THE PROBLEM:
Repeat the lines of the records verbatim, starting at the beginning of the records and ending at the line containing "intended for hospital", with that line included.

RAW DATA:

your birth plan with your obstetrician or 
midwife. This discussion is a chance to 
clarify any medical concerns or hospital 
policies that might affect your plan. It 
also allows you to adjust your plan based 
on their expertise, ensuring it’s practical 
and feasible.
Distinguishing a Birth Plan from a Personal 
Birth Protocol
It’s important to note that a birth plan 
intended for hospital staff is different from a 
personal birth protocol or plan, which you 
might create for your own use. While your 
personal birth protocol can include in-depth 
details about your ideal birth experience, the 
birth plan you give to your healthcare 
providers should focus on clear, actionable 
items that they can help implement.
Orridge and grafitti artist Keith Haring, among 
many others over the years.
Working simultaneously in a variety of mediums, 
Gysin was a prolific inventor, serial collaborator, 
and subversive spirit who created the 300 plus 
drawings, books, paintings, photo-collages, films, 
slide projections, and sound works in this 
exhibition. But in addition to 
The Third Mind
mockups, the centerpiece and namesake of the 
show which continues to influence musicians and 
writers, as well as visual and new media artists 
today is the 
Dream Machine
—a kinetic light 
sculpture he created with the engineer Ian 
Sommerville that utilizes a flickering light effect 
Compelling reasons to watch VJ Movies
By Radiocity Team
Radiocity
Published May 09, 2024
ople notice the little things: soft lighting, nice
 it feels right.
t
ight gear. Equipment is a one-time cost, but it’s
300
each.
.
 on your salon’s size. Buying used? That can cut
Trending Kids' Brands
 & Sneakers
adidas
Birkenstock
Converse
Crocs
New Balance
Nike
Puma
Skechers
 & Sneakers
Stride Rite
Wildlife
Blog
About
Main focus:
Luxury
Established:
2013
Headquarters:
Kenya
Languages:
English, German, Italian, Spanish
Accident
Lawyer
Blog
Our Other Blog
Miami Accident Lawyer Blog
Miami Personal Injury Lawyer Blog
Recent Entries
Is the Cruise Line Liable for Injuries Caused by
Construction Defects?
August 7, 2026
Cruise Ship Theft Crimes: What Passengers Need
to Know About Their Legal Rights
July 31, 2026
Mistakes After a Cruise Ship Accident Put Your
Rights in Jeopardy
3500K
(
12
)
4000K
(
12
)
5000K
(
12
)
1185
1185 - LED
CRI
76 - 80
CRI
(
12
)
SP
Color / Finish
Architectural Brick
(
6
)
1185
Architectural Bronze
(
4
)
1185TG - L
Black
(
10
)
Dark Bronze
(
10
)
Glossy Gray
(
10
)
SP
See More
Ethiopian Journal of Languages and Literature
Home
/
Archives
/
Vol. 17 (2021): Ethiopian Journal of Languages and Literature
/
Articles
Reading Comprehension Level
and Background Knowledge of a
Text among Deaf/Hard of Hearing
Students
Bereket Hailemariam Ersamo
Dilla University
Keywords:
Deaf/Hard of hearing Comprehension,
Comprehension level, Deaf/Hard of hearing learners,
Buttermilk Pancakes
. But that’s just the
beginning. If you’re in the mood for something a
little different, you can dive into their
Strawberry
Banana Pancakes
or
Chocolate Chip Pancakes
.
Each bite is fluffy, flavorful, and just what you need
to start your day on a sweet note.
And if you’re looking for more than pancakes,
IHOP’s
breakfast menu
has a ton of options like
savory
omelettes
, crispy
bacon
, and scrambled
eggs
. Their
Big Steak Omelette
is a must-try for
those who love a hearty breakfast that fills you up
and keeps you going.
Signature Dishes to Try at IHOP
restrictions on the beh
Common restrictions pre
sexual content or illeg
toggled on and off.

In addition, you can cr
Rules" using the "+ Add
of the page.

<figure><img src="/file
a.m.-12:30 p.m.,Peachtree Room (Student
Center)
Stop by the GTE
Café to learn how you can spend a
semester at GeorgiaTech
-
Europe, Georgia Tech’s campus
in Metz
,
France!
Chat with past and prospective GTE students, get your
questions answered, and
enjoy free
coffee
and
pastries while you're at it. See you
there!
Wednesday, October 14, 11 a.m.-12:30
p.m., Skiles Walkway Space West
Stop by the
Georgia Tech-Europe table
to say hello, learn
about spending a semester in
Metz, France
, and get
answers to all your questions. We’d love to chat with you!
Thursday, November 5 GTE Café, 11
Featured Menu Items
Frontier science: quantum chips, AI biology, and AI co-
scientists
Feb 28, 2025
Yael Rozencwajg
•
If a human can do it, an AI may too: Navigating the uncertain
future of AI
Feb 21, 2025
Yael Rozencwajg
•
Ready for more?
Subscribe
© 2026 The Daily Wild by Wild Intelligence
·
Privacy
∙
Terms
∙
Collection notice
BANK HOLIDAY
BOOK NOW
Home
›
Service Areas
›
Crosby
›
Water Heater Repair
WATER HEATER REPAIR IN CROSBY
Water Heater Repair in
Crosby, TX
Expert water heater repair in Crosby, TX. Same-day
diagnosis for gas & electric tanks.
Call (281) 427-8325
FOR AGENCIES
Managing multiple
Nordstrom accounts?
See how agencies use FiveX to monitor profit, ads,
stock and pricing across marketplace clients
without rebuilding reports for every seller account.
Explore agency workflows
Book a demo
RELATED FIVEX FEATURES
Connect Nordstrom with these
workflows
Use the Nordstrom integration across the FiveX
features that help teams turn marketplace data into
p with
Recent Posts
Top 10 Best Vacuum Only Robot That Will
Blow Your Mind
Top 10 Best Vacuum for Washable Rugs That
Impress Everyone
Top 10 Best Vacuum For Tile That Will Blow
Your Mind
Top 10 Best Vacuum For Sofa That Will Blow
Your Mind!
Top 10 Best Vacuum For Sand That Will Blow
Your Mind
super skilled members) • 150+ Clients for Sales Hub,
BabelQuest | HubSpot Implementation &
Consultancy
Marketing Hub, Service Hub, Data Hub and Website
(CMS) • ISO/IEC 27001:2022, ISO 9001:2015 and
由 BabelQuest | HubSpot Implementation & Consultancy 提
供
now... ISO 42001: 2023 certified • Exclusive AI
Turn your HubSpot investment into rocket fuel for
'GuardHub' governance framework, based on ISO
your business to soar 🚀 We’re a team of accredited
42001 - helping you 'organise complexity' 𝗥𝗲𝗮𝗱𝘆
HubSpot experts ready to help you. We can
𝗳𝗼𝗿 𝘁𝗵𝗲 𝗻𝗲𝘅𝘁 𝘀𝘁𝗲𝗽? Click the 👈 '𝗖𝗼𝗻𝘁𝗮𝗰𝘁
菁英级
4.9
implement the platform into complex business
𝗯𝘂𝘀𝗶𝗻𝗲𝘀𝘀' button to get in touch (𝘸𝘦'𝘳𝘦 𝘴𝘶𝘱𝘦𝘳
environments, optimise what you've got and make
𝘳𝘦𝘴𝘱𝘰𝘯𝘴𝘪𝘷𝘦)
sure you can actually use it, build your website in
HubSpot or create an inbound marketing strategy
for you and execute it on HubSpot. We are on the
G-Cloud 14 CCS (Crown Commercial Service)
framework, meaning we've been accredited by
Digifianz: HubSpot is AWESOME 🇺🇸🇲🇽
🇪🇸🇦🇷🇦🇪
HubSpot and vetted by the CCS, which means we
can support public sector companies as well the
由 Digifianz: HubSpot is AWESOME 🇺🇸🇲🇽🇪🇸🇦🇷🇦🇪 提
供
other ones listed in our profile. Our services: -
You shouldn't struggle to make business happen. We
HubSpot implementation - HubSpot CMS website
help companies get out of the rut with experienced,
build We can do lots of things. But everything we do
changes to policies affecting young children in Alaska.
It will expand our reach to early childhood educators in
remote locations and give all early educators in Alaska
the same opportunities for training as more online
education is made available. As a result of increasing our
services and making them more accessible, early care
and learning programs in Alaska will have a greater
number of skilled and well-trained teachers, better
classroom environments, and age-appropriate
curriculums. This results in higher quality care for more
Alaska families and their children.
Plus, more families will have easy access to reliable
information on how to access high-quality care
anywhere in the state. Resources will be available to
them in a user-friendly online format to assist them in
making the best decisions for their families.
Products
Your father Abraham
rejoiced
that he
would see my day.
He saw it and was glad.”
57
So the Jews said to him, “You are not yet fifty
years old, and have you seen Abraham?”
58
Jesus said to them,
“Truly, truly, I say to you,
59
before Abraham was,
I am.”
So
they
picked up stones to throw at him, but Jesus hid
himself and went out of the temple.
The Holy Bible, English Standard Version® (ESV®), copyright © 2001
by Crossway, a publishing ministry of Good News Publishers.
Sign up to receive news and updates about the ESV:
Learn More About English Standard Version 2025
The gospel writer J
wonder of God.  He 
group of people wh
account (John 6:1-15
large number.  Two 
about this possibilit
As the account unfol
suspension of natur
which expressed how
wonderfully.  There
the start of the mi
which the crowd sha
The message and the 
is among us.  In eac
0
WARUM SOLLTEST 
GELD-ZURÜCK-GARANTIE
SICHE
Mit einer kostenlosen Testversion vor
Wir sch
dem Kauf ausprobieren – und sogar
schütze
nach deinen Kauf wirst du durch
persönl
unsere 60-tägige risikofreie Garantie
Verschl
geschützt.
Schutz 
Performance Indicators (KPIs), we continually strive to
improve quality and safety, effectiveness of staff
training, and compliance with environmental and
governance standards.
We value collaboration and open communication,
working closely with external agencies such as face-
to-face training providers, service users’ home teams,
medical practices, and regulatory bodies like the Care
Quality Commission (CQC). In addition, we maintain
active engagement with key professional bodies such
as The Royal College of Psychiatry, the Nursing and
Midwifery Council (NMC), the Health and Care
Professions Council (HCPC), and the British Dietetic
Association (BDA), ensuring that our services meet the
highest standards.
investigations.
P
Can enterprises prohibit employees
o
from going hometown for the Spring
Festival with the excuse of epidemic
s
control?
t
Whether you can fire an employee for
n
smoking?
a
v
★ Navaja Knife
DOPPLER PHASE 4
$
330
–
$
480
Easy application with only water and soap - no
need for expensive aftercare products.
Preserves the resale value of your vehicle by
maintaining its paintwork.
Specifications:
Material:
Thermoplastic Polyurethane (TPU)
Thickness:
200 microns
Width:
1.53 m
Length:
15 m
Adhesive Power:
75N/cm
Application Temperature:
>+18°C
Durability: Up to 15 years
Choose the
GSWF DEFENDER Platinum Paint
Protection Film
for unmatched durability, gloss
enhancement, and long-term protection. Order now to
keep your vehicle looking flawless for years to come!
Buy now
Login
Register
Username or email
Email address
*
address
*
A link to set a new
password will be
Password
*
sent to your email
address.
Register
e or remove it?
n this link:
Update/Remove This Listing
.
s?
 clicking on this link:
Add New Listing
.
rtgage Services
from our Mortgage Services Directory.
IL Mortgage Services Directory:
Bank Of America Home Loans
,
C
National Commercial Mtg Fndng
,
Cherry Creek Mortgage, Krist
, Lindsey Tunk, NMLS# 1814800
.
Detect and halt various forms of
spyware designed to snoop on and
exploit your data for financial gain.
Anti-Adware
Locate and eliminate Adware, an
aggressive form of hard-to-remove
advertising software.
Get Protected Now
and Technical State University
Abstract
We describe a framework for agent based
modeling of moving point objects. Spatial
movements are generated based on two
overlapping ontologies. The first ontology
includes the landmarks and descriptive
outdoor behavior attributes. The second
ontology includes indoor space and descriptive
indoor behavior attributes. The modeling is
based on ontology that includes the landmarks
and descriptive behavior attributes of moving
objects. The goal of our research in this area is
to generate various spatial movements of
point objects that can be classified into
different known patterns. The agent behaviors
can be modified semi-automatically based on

RESPONSE BELOW:
your birth plan with your obstetrician or 
midwife. This discussion is a chance to 
clarify any medical concerns or hospital 
policies that might affect your plan. It 
also allows you to adjust your plan based 
on their expertise, ensuring it’s practical 
and feasible.
Distinguishing a Birth Plan from a Personal 
Birth Protocol
It’s important to note that a birth plan 
intended for hospital staff is different from a 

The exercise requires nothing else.